- **What you have to do**
Can you rewrite every line of the listing with "???DOWNLOADS.DESCARGAR???" swapped for "DOWNLOAD" and nothing else changed, leaving the pictures out?

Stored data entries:

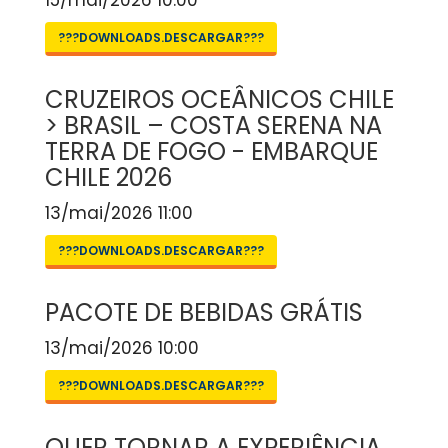
15/mai/2026 10:00
???DOWNLOADS.DESCARGAR???
CRUZEIROS OCEÂNICOS CHILE
> BRASIL – COSTA SERENA NA
TERRA DE FOGO - EMBARQUE
CHILE 2026
13/mai/2026 11:00
???DOWNLOADS.DESCARGAR???
PACOTE DE BEBIDAS GRÁTIS
13/mai/2026 10:00
???DOWNLOADS.DESCARGAR???
QUER TORNAR A EXPERIÊNCIA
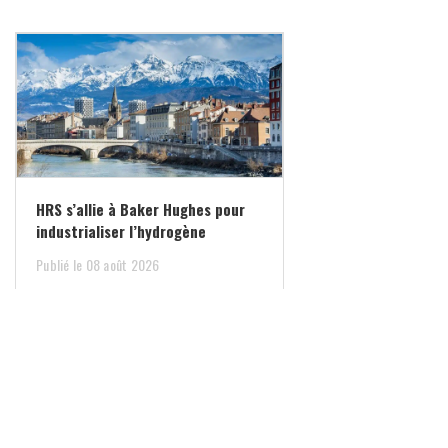
HRS s’allie à Baker Hughes pour
industrialiser l’hydrogène
Publié le 08 août 2026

- **Exercise response**
15/mai/2026 10:00
DOWNLOAD
CRUZEIROS OCEÂNICOS CHILE
> BRASIL – COSTA SERENA NA
TERRA DE FOGO - EMBARQUE
CHILE 2026
13/mai/2026 11:00
DOWNLOAD
PACOTE DE BEBIDAS GRÁTIS
13/mai/2026 10:00
DOWNLOAD
QUER TORNAR A EXPERIÊNCIA
HRS s’allie à Baker Hughes pour
industrialiser l’hydrogène
Publié le 08 août 2026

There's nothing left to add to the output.